Prompt -
Write out exactly the lines from the line that contains "AVOIMET TYÖPAIKAT" through the final line of the listing below, and no others.

------------------------

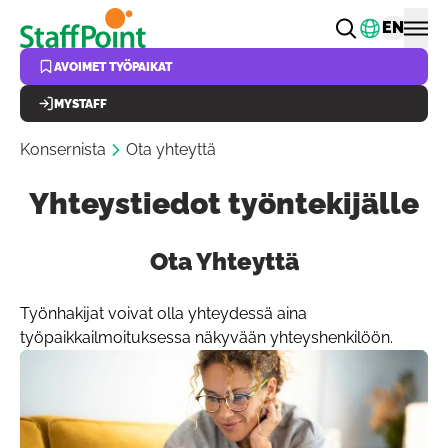
Hyppää pääsisältöön
Vaihda k
EN
AVOIMET TYÖPAIKAT
MYSTAFF
Konsernista
Ota yhteyttä
Yhteystiedot työntekijälle
Ota Yhteyttä
Painike linkin kopioi
Työnhakijat voivat olla yhteydessä aina
työpaikkailmoituksessa näkyvään yhteyshenkilöön.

------------------------

Solved exercise -
AVOIMET TYÖPAIKAT
MYSTAFF
Konsernista
Ota yhteyttä
Yhteystiedot työntekijälle
Ota Yhteyttä
Painike linkin kopioi
Työnhakijat voivat olla yhteydessä aina
työpaikkailmoituksessa näkyvään yhteyshenkilöön.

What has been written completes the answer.